The Family Trade
(Book One of The Merchant Princes)
Charles Stross
For Steve and Jenny Glover
Acknowledgements
No novelist works in a creative vacuum. Whatever we do, we owe a debt to the giants upon whose shoulders we stand. This book might not have happened if I hadn’t read the works of H. Beam Piper and Roger Zelazny.

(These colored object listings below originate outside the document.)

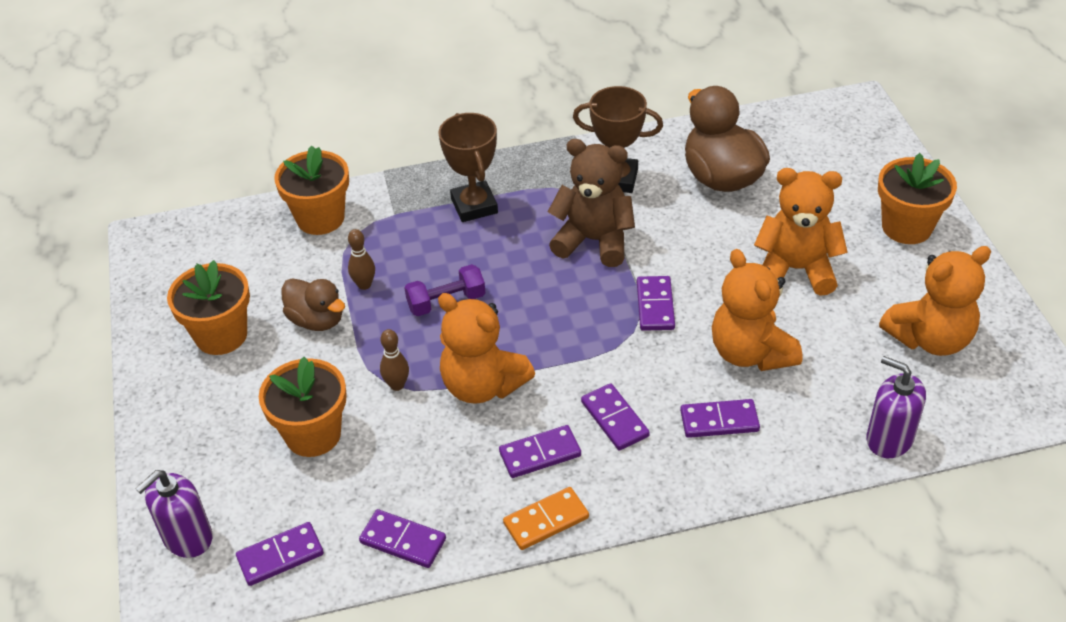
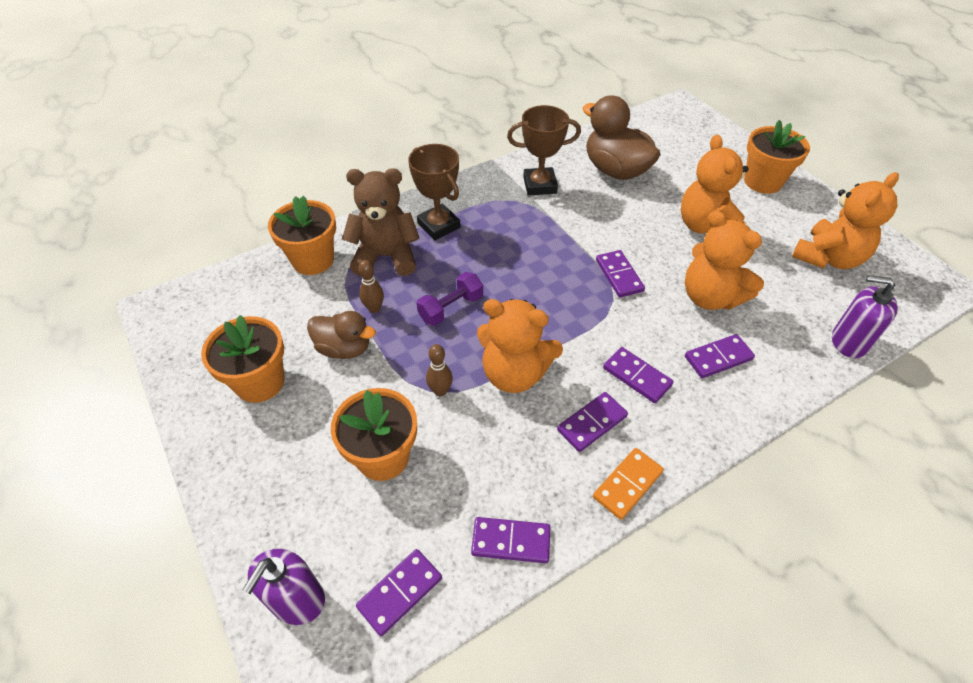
camera: 20 degrees left, 5 degrees up
brown teddy bear [548,139,635,267] -> brown teddy bear moved to [342,168,420,276]
orange teddy bear [754,168,848,296] -> orange teddy bear turned 90 degrees counterclockwise [681,135,748,234]

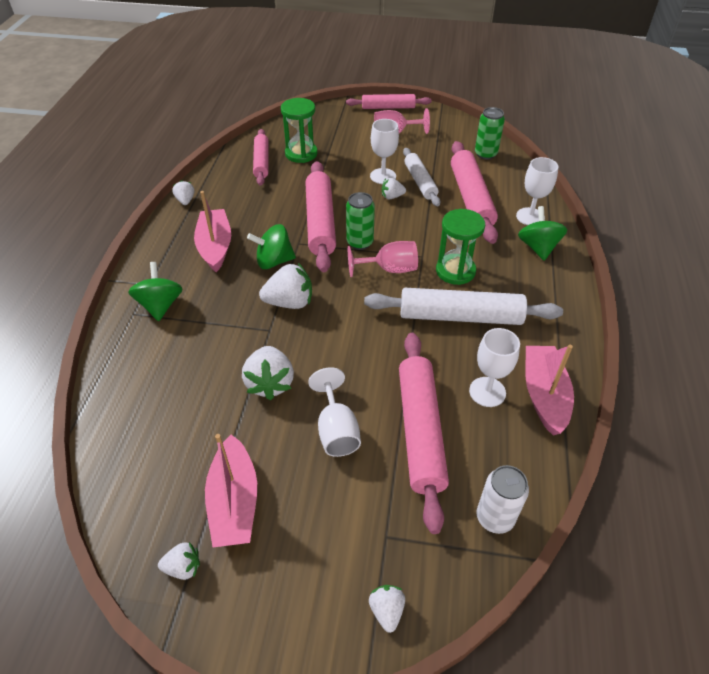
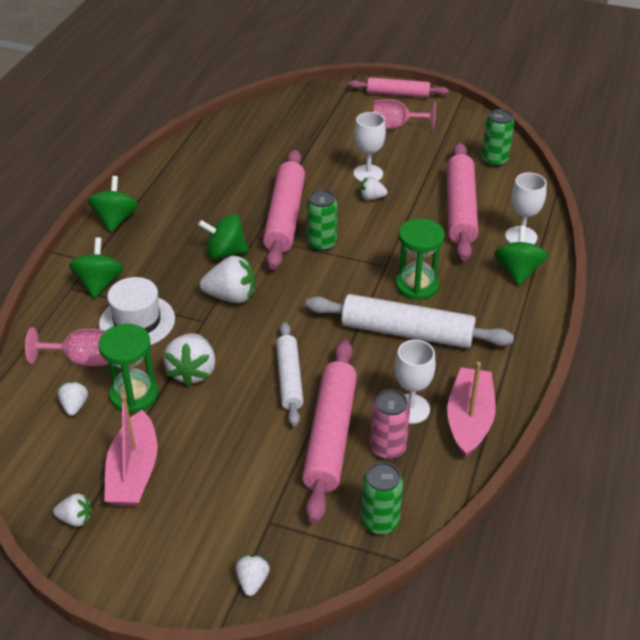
camera: 10 degrees right, 5 degrees down
white strawberry [172,180,194,205] -> white strawberry moved to [58,381,88,416]
pink boat [194,191,231,272] -> none
pink rolling pin [253,129,269,186] -> none
green hourglass [281,98,318,163] -> green hourglass moved to [98,324,159,413]
white goblet [308,367,361,457] -> none
pink goblet [348,241,418,277] -> pink goblet moved to [25,327,109,366]
white rolling pin [403,148,441,207] -> white rolling pin moved to [276,322,304,426]
white can [477,465,529,534] -> green can [361,462,403,535]
none -> green spinning top [88,176,138,232]
none -> white hat [99,277,175,345]
none -> pink can [370,389,410,460]

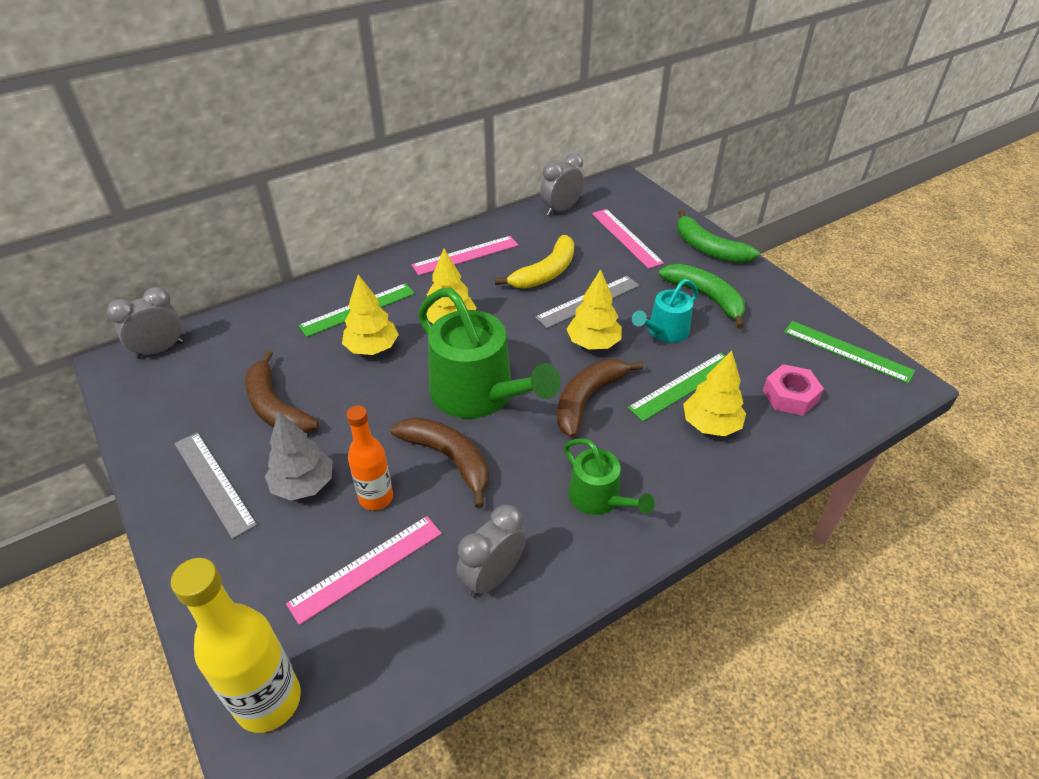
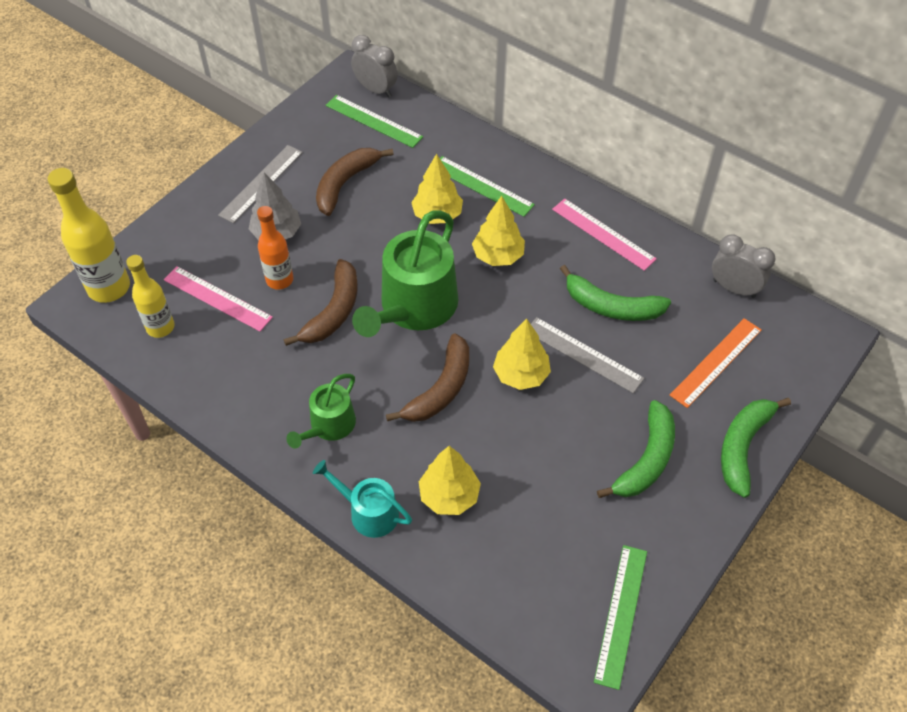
camera: 70 degrees right, 10 degrees up
grey clock [457,505,526,598] -> none
yellow banana [495,235,574,289] -> green banana [560,265,671,321]
brown banana [557,359,643,438] -> brown banana turned 105 degrees clockwise [386,333,469,422]
pink ruler [592,209,664,269] -> orange ruler [670,318,761,408]
green ruler [628,353,737,421] -> green ruler moved to [326,95,423,148]
turquoise watering can [632,279,698,343] -> turquoise watering can moved to [313,460,412,538]
pink nut [763,364,824,416] -> none
none -> yellow bottle [126,255,175,338]

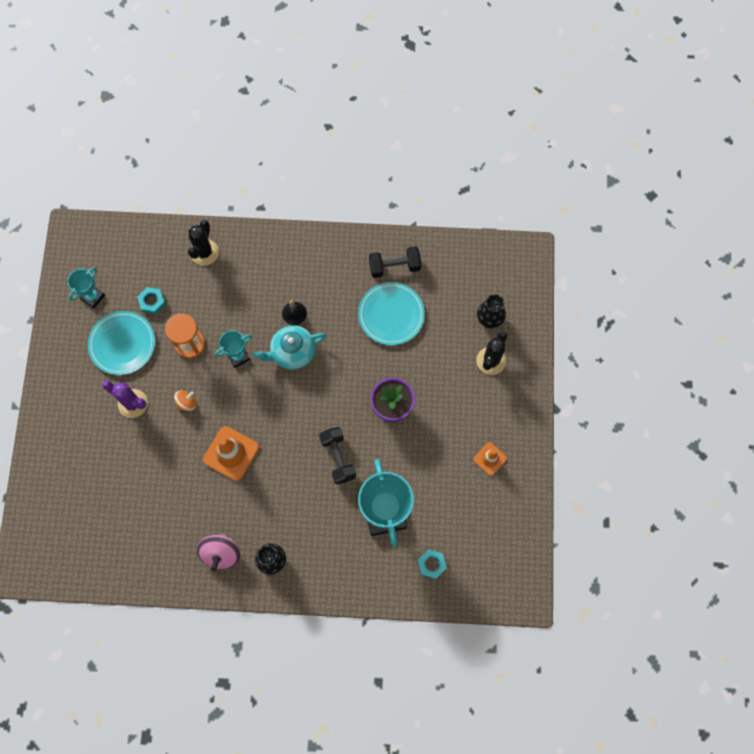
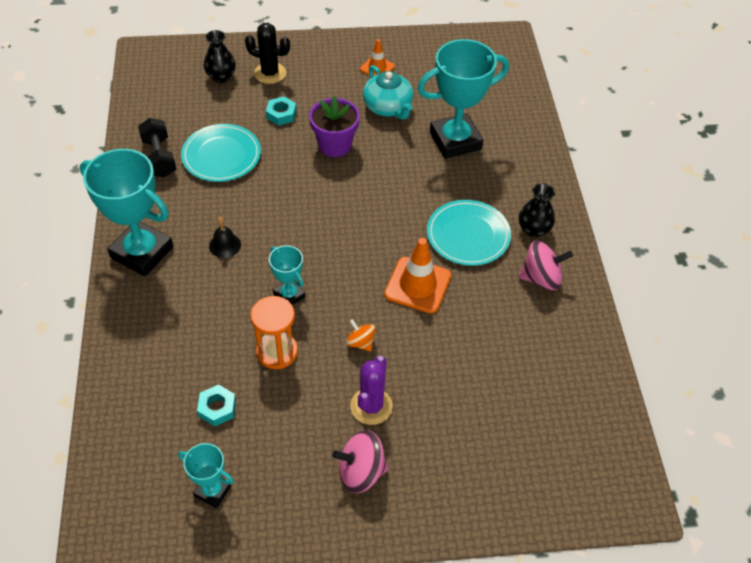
camera: 100 degrees left, 20 degrees down
turquoise plate [88,311,155,375] -> turquoise plate moved to [427,200,511,266]
black cactus [188,220,219,266] -> none
turquoise teapot [253,325,326,370] -> turquoise teapot moved to [363,65,413,120]
black dumbbell [319,427,356,484] -> none
turquoise nut [418,549,447,579] -> turquoise nut moved to [266,97,297,126]
none -> turquoise trophy [80,149,173,277]
none -> pink spinning top [332,430,389,493]

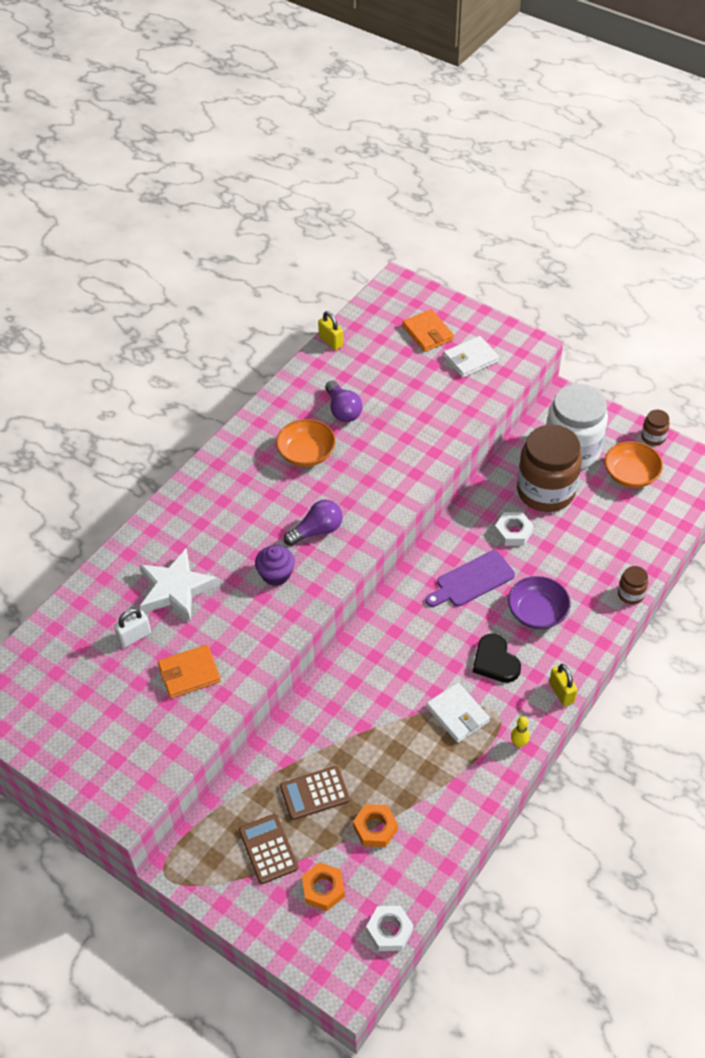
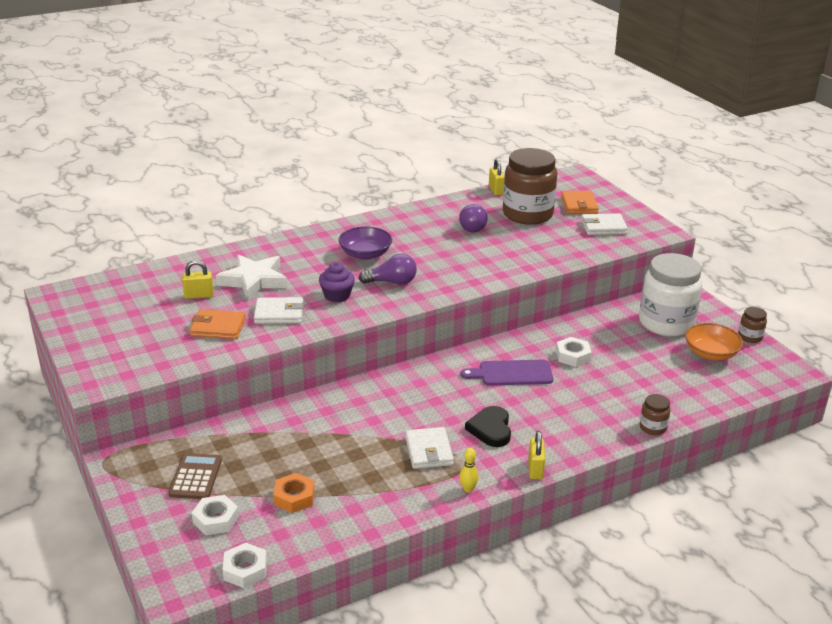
camera: 25 degrees right, 20 degrees down
white padlock [114,608,151,648] -> yellow padlock [182,260,214,299]
orange bowl [276,419,336,467] -> none
brown calculator [280,766,350,820] -> none
orange nut [302,862,345,911] -> white nut [192,495,239,535]
purple bowl [508,576,571,629] -> purple bowl moved to [338,226,392,260]
brown jar [517,425,582,512] -> brown jar moved to [503,148,557,225]
none -> white wallet [254,297,304,324]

Nor would this book have been written without the intervention of several other people. My agent, Caitlin Blaisdell, nudged me to make a radical change of direction from my previous novels. David Hartwell of Tor encouraged me further, and my wife, Feorag, lent me her own inimitable support while I worked on it. Other friends and critics helped me in one way or another; I’d like to single out for their contributions my father, Jan Goulding, Paul Cooper, Steve Glover, Andrew Wilson, Robert “Nojay” Sneddon, Cory Doctorow, Sydney Webb, and James Nicoll. Thank you all.
Part 1
Pink Slip
Weatherman
Ten and a half hours before a mounted knight with a machine gun tried to kill her, tech journalist Miriam Beckstein lost her job. Before the day was out, her pink slip would set in train a chain of events that would topple governments, trigger civil wars, and kill thousands. It would be the biggest scoop in her career, in any journalist’s career—bigger than Watergate, bigger than 9/11—and it would be Miriam’s story. But as of seven o’clock in the morning, the story lay in her future: All she knew was that it was a rainy Monday morning in October, she had a job to do and copy to write, and there was an editorial meeting scheduled for ten.
The sky was the colour of a dead laptop display, silver-gray and full of rain. Miriam yawned and came awake to the Monday morning babble of the anchorman on her alarm radio.